Erstens einmal, weil viele Details, Tipps und Schilderungen nicht mehr stimmen. Aber es gibt auch eine wirtschaftliche Seite. Den Reisebuch-Verlagen ging es lange gut. Was sie bisweilen etwas schläfrig gemacht hat. Mit der Gefahr, dass sie am eigenen Erfolg kaputtgehen.

Was muss geschehen?

Die Reisebuch-Verlage müssen dringend aufwachen und über Online-Konzepte in Verbindung mit den Büchern nachdenken.

Das gab es bisher schon: Man kauft ein Buch und erhält damit einen Online-Link mit weiterführenden und aktuellen Angaben.

Ein guter Ansatz – aber das reicht heute nicht mehr. Wenn die Verlage die Zukunft nicht verschlafen wollen, muss das Reisebuch oder der Reiseführer mit neuen Bezahlinhalten weiter gedacht werden. Etwa in Verbindung mit Video-Beiträgen, die sich Leserinnen und Leser im Homeoffice anschauen können. Oder in Kombination mit interaktiven Landkarten, welche die Leser gleich selber ansteuern können. Was dann natürlich auch ganz neue Anforderungen an die Autorinnen und Autoren stellt.

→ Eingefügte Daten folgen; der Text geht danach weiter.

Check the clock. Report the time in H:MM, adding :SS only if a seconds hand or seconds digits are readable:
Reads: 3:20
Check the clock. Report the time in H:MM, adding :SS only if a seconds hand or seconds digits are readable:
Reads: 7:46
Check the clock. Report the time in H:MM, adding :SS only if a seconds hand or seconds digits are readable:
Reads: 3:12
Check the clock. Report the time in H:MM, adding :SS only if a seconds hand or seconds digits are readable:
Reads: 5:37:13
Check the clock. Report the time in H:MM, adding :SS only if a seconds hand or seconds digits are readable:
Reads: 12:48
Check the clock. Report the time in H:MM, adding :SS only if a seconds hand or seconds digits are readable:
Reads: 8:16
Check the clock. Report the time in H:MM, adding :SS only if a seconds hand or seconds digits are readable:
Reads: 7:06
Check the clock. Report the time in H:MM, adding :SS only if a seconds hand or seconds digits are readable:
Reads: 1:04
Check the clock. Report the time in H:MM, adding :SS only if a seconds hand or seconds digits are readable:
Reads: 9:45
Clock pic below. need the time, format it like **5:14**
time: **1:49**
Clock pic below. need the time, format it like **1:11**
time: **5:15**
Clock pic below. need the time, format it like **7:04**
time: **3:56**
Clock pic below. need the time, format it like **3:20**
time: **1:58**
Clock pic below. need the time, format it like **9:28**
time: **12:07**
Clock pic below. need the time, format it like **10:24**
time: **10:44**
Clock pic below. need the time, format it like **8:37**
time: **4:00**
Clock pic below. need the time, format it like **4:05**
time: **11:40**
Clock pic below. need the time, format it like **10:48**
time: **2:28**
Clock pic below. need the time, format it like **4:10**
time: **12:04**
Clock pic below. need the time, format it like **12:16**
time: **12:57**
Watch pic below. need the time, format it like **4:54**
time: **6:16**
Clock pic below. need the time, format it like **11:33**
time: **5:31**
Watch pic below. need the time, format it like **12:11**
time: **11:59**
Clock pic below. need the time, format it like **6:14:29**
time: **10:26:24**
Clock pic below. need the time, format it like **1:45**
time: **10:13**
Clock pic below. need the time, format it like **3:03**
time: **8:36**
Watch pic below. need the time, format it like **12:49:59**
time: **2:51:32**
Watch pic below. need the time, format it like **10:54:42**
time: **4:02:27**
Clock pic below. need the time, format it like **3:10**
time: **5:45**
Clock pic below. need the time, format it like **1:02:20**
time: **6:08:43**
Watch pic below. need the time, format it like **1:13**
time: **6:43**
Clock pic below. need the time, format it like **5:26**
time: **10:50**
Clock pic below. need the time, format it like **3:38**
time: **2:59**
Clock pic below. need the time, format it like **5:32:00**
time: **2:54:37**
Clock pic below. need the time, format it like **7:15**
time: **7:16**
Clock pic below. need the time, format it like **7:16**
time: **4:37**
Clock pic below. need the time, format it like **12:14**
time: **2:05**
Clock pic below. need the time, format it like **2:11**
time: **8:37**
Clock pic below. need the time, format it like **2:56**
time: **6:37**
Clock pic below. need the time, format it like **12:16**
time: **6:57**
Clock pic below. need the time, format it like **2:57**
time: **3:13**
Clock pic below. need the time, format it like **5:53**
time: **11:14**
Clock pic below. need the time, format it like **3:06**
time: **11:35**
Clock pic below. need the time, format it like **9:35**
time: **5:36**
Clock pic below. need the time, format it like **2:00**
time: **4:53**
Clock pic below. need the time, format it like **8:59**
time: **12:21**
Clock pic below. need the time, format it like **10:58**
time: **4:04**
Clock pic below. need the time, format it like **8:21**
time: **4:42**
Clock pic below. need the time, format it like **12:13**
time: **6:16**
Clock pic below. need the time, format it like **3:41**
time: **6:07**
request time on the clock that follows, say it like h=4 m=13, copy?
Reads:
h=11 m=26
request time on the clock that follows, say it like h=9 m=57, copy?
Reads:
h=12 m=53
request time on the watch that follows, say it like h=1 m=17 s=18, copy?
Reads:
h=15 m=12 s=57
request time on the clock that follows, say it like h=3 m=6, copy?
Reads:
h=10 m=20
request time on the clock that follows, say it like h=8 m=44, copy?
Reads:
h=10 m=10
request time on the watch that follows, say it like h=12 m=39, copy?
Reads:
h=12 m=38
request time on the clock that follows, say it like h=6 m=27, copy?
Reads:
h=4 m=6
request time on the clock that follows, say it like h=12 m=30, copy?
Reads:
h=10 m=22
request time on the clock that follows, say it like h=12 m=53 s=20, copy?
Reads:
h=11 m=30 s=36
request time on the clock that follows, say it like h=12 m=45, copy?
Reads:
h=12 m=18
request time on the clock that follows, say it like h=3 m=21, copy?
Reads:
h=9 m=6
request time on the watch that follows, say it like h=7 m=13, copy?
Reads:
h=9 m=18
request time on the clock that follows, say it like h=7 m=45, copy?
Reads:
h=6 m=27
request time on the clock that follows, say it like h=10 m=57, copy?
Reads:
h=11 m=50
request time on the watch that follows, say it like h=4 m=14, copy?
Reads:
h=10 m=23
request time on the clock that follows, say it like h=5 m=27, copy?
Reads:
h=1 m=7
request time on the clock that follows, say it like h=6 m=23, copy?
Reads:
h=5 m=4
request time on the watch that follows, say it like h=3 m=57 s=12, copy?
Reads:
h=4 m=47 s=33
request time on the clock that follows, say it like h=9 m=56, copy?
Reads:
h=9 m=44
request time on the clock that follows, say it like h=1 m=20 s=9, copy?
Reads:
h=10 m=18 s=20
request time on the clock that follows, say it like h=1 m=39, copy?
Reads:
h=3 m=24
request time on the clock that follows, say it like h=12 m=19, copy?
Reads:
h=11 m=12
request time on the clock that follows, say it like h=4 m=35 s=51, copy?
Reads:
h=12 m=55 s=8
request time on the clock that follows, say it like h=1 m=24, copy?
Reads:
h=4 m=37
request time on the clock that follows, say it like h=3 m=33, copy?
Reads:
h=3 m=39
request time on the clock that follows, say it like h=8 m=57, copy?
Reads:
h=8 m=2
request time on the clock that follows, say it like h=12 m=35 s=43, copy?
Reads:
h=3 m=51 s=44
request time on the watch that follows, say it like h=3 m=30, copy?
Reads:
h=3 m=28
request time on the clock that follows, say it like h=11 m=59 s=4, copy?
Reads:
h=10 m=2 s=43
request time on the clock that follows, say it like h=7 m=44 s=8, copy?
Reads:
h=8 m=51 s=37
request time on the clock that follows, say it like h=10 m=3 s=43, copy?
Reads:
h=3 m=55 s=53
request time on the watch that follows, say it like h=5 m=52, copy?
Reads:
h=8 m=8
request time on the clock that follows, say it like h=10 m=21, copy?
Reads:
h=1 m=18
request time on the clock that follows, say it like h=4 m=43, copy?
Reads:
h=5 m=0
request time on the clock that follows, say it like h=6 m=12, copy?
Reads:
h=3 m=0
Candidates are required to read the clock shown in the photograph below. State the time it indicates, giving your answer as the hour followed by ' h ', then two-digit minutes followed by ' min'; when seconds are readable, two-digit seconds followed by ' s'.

Sehen Sie schwarz für den gedruckten Reiseführer?

So heftig ist es nicht. Corona ist nicht der Todesstoss für Reiseführer. Wenn es gelingt, Wesen und Möglichkeit von Reiseführern neu zu denken und so umzusetzen, dass die Leute bezahlen dafür, dann gibt es eine Zukunft. Gänzlich skeptisch bin ich übrigens auch nicht für die Menschen in Nordspanien: Es gibt eine Seele der Menschen, die nicht kaputtzubringen ist. Zum Glück.


Tobias Büscher.

Zur Person: Tobias Büscher, 56, ist ein deutscher Journalist und Buchautor. Hauptberuflich ist er Dozent für Wissenschaftsredaktion, Journalismus und Onlineredaktion am Kölner mibeg-Institut Medien. Seinen ersten Guide hat Büscher mit 27 für den Reise Know-How Verlag über Madrid verfasst. Seither sind weitere Reiseführer hinzugekommen; Büschers Spezialgebiete sind Madrid, Nordspanien und Köln, wo er lebt.